**Exercise brief**
Copy out the stretch of the report on alcohol and hypertension from "Leonardo Sechi, MD, of" through "ounces or more.".

┌─ Source extract

(HealthDay News) — Even an ounce of alcohol a day might affect diastolic function in patients with hypertension, according to research presented at the annual meeting of the American Society of Hypertension, held from May 13 to 17 in New York City.
Leonardo Sechi, MD, of the University of Udine School of Medicine in Italy, and colleagues studied the effect of alcohol on 335 patients with hypertension. The researchers measured cardiac function via conventional echocardiograms and tissue-Doppler imaging, and asked about drinking patterns. Based on daily alcohol consumption, the participants were grouped into 4 categories, ranging from no alcohol (more than half the participants, or 172) to less than an ounce a day, to about 1.4 ounces or more.
Dr Sechi’s team observed signs of functional cardiac change in nearly half the participants, which was associated with how much they drank. Increasing levels of alcohol consumption were associated with progressively impaired left ventricular (LV) diastolic function.
Patients with LV diastolic dysfunction tended to be older, heavier, and have diabetes, hypertension, and high blood glucose and cholesterol. But after taking these factors into account, the researchers found that alcohol consumption was still independently associated with LV diastolic dysfunction.

└─
┌─ Given information

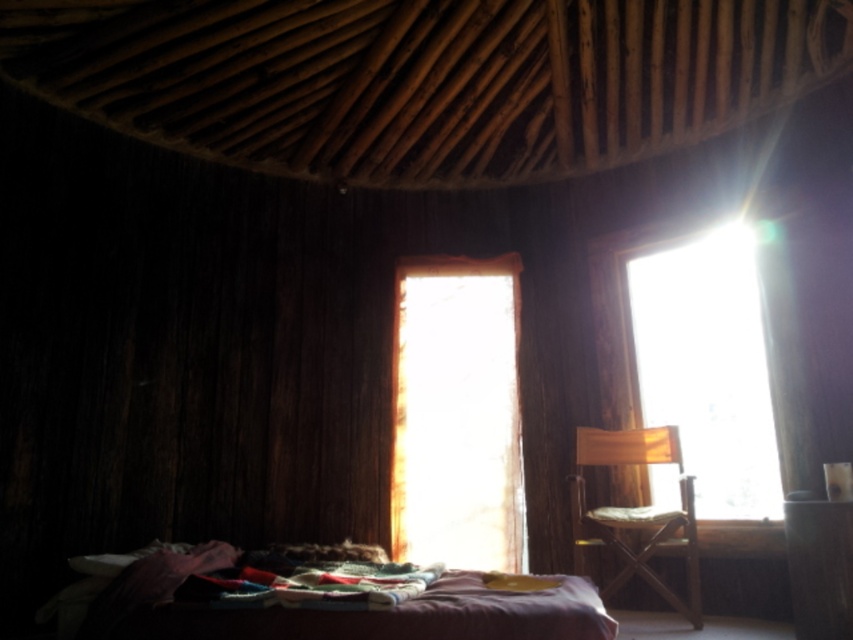
Which is behind, point (503, 317) or point (576, 541)?

The point (503, 317) is more distant.

Describe the element at coordinates (457, 413) in the screenshot. I see `translucent fabric at center` at that location.

Find the location of a particular element. translucent fabric at center is located at coordinates (457, 413).

Is transparent glass window at upper right thinner than wooden director's chair at center?

In fact, transparent glass window at upper right might be wider than wooden director's chair at center.

Is transparent glass window at upper right below wooden director's chair at center?

Incorrect, transparent glass window at upper right is not positioned below wooden director's chair at center.

Which is behind, point (703, 260) or point (614, 529)?

The point (703, 260) is more distant.

The image size is (853, 640). In order to click on transparent glass window at upper right in this screenshot , I will do `click(706, 364)`.

Can you confirm if purple fabric bed at lower center is thinner than wooden director's chair at center?

No.

Does point (106, 621) come closer to viewer compared to point (607, 529)?

That is True.

Is point (560, 580) behind point (576, 516)?

No, (560, 580) is in front of (576, 516).

Locate an element on the screen. This screenshot has width=853, height=640. purple fabric bed at lower center is located at coordinates (318, 609).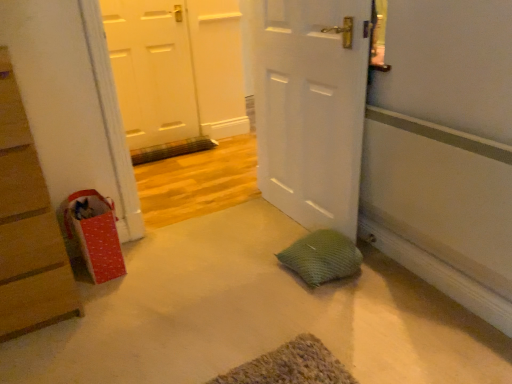
Locate an element on the screen. The image size is (512, 384). spots to the right of red dotted paper bag at left is located at coordinates (144, 264).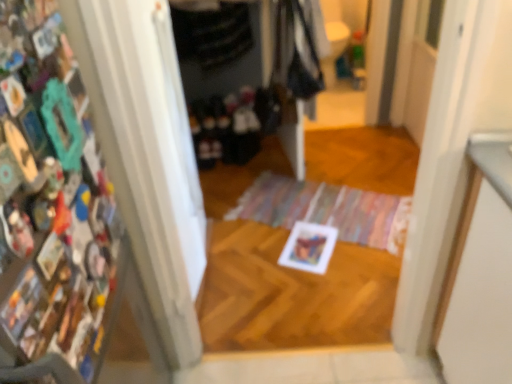
Question: Is dark fabric clothes at center, arranged as the first clothing when ordered from the bottom, closer to camera compared to dark gray fabric at upper center, the 2th clothing ordered from the bottom?

Choices:
 (A) no
 (B) yes

Answer: (A)

Question: Is the depth of dark fabric clothes at center, arranged as the first clothing when ordered from the bottom, greater than that of dark gray fabric at upper center, the first clothing viewed from the top?

Choices:
 (A) no
 (B) yes

Answer: (B)

Question: Considering the relative sizes of dark fabric clothes at center, arranged as the first clothing when ordered from the bottom, and dark gray fabric at upper center, the 2th clothing ordered from the bottom, in the image provided, is dark fabric clothes at center, arranged as the first clothing when ordered from the bottom, wider than dark gray fabric at upper center, the 2th clothing ordered from the bottom,?

Choices:
 (A) no
 (B) yes

Answer: (B)

Question: Does dark fabric clothes at center, arranged as the first clothing when ordered from the bottom, have a lesser width compared to dark gray fabric at upper center, the first clothing viewed from the top?

Choices:
 (A) no
 (B) yes

Answer: (A)

Question: Could you tell me if dark fabric clothes at center, which ranks as the 2th clothing in top-to-bottom order, is turned towards dark gray fabric at upper center, the 2th clothing ordered from the bottom?

Choices:
 (A) no
 (B) yes

Answer: (A)

Question: Is dark fabric clothes at center, arranged as the first clothing when ordered from the bottom, completely or partially outside of dark gray fabric at upper center, the 2th clothing ordered from the bottom?

Choices:
 (A) yes
 (B) no

Answer: (A)

Question: Does multicolored collage at left come behind dark fabric clothes at center, which ranks as the 2th clothing in top-to-bottom order?

Choices:
 (A) no
 (B) yes

Answer: (A)

Question: From a real-world perspective, is multicolored collage at left beneath dark fabric clothes at center, arranged as the first clothing when ordered from the bottom?

Choices:
 (A) yes
 (B) no

Answer: (B)

Question: Can you confirm if multicolored collage at left is thinner than dark fabric clothes at center, arranged as the first clothing when ordered from the bottom?

Choices:
 (A) yes
 (B) no

Answer: (A)

Question: Considering the relative positions of multicolored collage at left and dark fabric clothes at center, which ranks as the 2th clothing in top-to-bottom order, in the image provided, is multicolored collage at left to the left of dark fabric clothes at center, which ranks as the 2th clothing in top-to-bottom order, from the viewer's perspective?

Choices:
 (A) yes
 (B) no

Answer: (A)

Question: From the image's perspective, is multicolored collage at left below dark fabric clothes at center, arranged as the first clothing when ordered from the bottom?

Choices:
 (A) yes
 (B) no

Answer: (A)

Question: Are multicolored collage at left and dark fabric clothes at center, arranged as the first clothing when ordered from the bottom, located far from each other?

Choices:
 (A) no
 (B) yes

Answer: (B)

Question: From the image's perspective, is multicolored collage at left below dark gray fabric at upper center, the first clothing viewed from the top?

Choices:
 (A) yes
 (B) no

Answer: (A)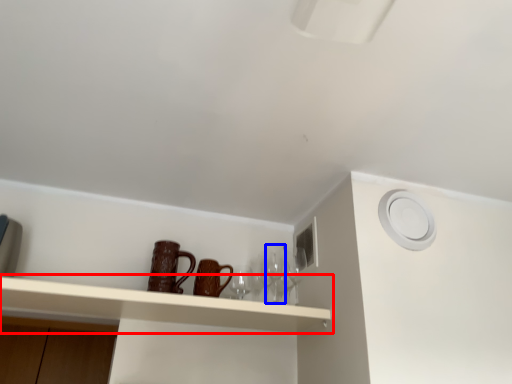
Question: Which object appears farthest to the camera in this image, shelf (highlighted by a red box) or wine glass (highlighted by a blue box)?

Choices:
 (A) shelf
 (B) wine glass

Answer: (B)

└─

**The answer**
Leonardo Sechi, MD, of the University of Udine School of Medicine in Italy, and colleagues studied the effect of alcohol on 335 patients with hypertension. The researchers measured cardiac function via conventional echocardiograms and tissue-Doppler imaging, and asked about drinking patterns. Based on daily alcohol consumption, the participants were grouped into 4 categories, ranging from no alcohol (more than half the participants, or 172) to less than an ounce a day, to about 1.4 ounces or more.